Something I find annoying is the weird internet bickering about how disabled someone is, whether invisible disabilities are real disabilities, whether cognitive disabilities are real disabilities, yadda yadda.
Often because the people making these arguments are imagining some like, evil wheelchair guy who's going nuh uh. your anorexia isn't a disability, twiggy. nuh uh not like mine (my whole legs don't work). what you have is a skill issue. eat a burger about it.
And like, while individual assholes who are also disabled exist, that's just not a Real Guy in the context of disabled culture or politics man.
You see this all the time in the level wars, which are, to be as generous as I can be here, made up of low needs autistic people insisting that they're being ignored by a community in which 90% of the people speaking are low needs autistic people lol.
Politely, I often don't know what people insisting that "level one autism IS STILL A DISABILITY!" actually want from us. Do you want that nonverbal dude who's gone from special school to day services to residential care, without ever being able to access the outside world like you are, to say you're valid or something? What social power do you think this handful of some of the most marginalized people in society, people identified as moderately to severely disabled, actually has to offer you?
But y'know, that comes from a place of being ignored and invalidated by the able-bodied world. So, when they're diagnosed or they decide on autism as an explanation for their symptoms, they punch sideways and down because they're expecting something. They see those of us who are, let's be clear here, straight up more disabled than they are getting support and so on, don't realize said support often 1. sucks, 2. involves direct abuse, and perhaps most importantly, is 3. absolutely inappropriate for their specific needs.

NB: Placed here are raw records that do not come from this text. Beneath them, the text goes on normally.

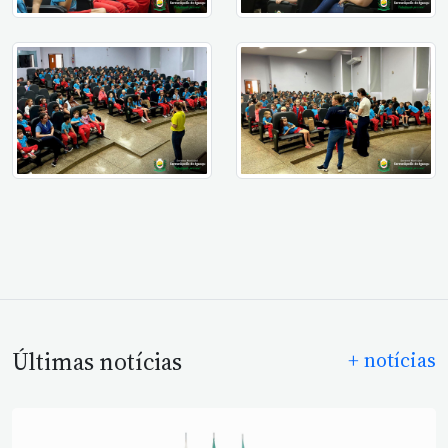
Últimas notícias
+ notícias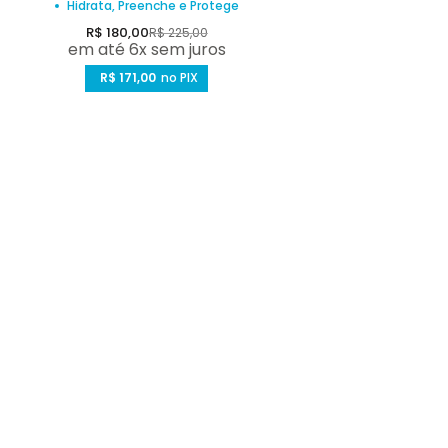
Hidrata, Preenche e Protege
P
P
R$ 180,00
R$ 225,00
em até 6x sem juros
r
r
e
R$ 171,00
e
no PIX
ç
ç
o
o
d
n
e
o
v
r
e
m
n
a
d
l
a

That dude with a support worker with him is experiencing the world through glass. That support worker is both an accommodation of disability, and a marker of segregation. The world is going to treat him differently, and not in the kind, compassionate, "no one would ever be cruel to the disabled!" way a lot of level one autistic people involving themselves in shit like this expect.

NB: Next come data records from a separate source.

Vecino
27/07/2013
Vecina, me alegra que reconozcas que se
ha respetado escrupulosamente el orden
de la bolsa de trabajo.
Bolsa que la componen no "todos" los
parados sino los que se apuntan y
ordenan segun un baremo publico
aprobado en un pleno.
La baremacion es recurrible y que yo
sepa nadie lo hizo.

They just see that there is activity surrounding our disabilities and they want their pre-conceived, idealized version of that for themselves. Mostly, they want that acknowledgement, they want the world to react to make it real after a childhood spent immersed in the concept that this thing that has always been there is no real unless they prove it.

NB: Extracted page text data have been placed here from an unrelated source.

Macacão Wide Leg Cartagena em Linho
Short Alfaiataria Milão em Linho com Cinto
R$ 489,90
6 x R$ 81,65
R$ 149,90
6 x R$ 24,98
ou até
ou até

It's a trauma response, imo.
I'm empathetic to that. But remember, they live on the other side of the glass. They have never been subjected to disabled segregation. Instead they've been forced to live in an environment that doesn't acknowledge their disability at all, which is a very different trauma. So, they think things are better over here.
And that's why they keep quoting the DSM-V. "No, a diagnosis of level one autism spectrum disorder REQUIRES SEVERE IMPAIRMENT," yadda yadda. There's such a textual literalism around it. You wanna be like, OK, if the DSM-V is an always-correct guidebook for how disablement works, um why are Black people over-diagnosed with stigmatized disorders, especially schizophrenia? Is it that Black people are just more likely to be Bad Crazy, or is it that this is an inexact science designed around codifying people into various demographic chunks based on patterns of behaviour, the observation of which is influenced by factors like systemic racism, sexism, class, the particular beliefs of the diagnosing psychologist, and all sorts of other bullshit.
My point is, in some cases the difference between a level one and a level two diagnosis comes down to whether the traffic was slow that morning. The only people who benefit from a doctrinal relationship with the DSM-V are the pharma companies that co-wrote the fucking thing. Not kidding btw! The DSM-V is often Like That to sell you a fuckin pill you don't need my dude. Remember, these are the same institutions that gave us the oxy epidemic.
Lisa Cosgrove and Sheldon Krimsky examine the new competing interest disclosure policy of the American Psychiatric Association (APA) and rep
What actually matters is the way in which someone is and was treated. Are they codified as disabled by the public surrounding them, or do they have an "invisible disability" experience? Are they subject to segregation and put on the neo-institutitonalized pipelin, the mono-lifestyle imposed on the cognitively disabled identified in childhood defined by poverty and the impossibility of escape into the outside world, or were they sent to mainstream school and allowed to do shit like apply for jobs with an actual chance of being hired?
When we say "how disabled is he?" we don't mean what his level of impairment is, we mean, ineloquently: how has society treated him in regards to his disability?
Is this dude Special School disabled, or is he weird kid who liked Animorphs perhaps a little too much in mainstream school disabled?
Judgments we draw from these distinctions are often very stupid and materially worthless in political practice regardless, imo, except to demonstrate the level to which disabled segregation is not understood by the public.